In my case, I had to put in a lot more work than some of the guys are putting into their craft right now. Not all, but some guys. Let me tell you young guys, it got to the point where nobody would drive with me any more. Every night, every night, I would drive 300 miles. I would have all the lights on in the car, I would have… some type of beverage, I would have the radio blaring rock ‘n’ roll, I would drive with my knees, and I would have a yellow legal pad and a pen. I was writing promos all night long.
Next morning, depending on the beverages, I would look and go “What is that? What bullshit is that? Oh, but wait a second, I could use that,” and I’d put that away. Well, you do that a thousand times and you’ve got 200 [usable promos.]
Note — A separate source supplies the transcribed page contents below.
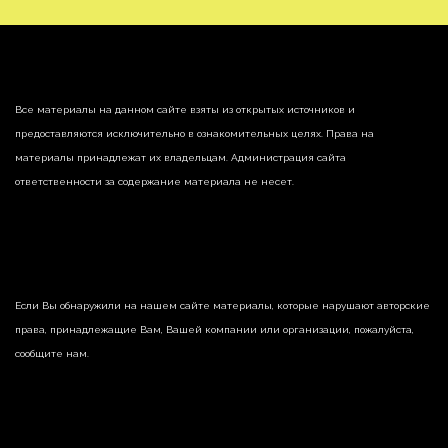
Все материалы на данном сайте взяты из открытых источников и
предоставляются исключительно в ознакомительных целях. Права на
материалы принадлежат их владельцам. Администрация сайта
ответственности за содержание материала не несет.
Если Вы обнаружили на нашем сайте материалы, которые нарушают авторские
права, принадлежащие Вам, Вашей компании или организации, пожалуйста,
сообщите нам.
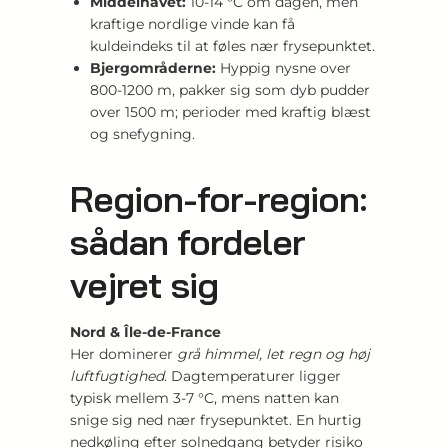
Middelhavet:
10-14 °C om dagen, men
kraftige nordlige vinde kan få
kuldeindeks til at føles nær frysepunktet.
Bjergområderne:
Hyppig nysne over
800-1200 m, pakker sig som dyb pudder
over 1500 m; perioder med kraftig blæst
og snefygning.
Region-for-region:
sådan fordeler
vejret sig
Nord & Île-de-France
Her dominerer
grå himmel, let regn og høj
luftfugtighed
. Dagtemperaturer ligger
typisk mellem 3-7 °C, mens natten kan
snige sig ned nær frysepunktet. En hurtig
nedkøling efter solnedgang betyder risiko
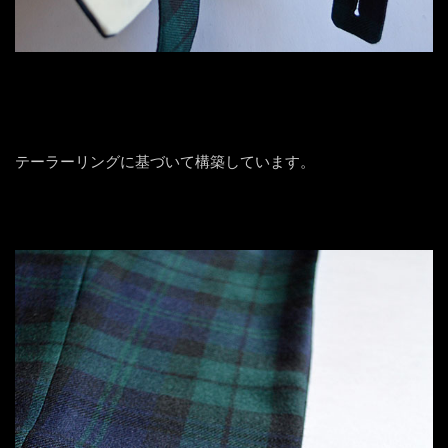
テーラーリングに基づいて構築しています。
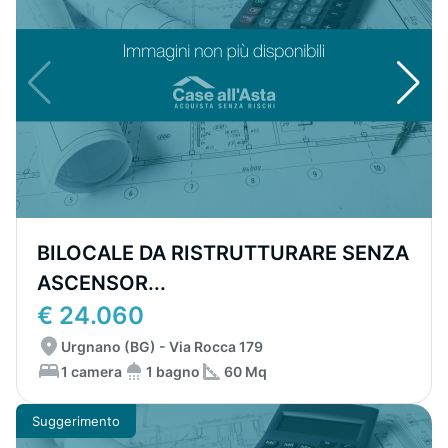
BILOCALE DA RISTRUTTURARE SENZA
ASCENSOR...
€ 24.060
Urgnano (BG) - Via Rocca 179
1 camera
1 bagno
60 Mq
Suggerimento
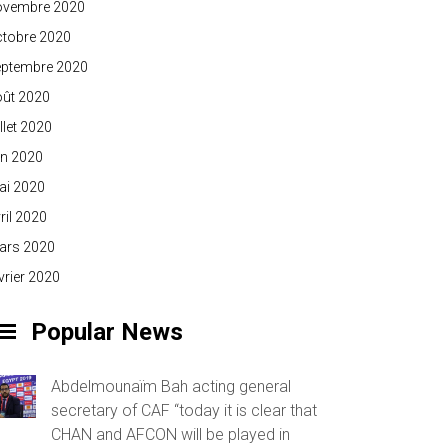
ovembre 2020
ctobre 2020
eptembre 2020
oût 2020
illet 2020
in 2020
ai 2020
ril 2020
ars 2020
vrier 2020
Popular News
Abdelmounaïm Bah acting general
secretary of CAF “today it is clear that
CHAN and AFCON will be played in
I don’t want to talk to my opponent before a match because I’m running over so many different things in my head. I don’t just walk out there and slob away and it’s some kind of miracle that I can do it. It was a lot of work and I still put the same kind of work in, it’s just I don’t have to put so much into it any more because I can refer to things I’ve already done. You’ve got to put your homework in, guys. I see these guys in the back and I don’t know what they talk about, I don’t know what they do, but you’ve got to put the work in. It’s a long way to the top if you want to rock ‘n’ roll and it’s an even longer way if you want to stay there.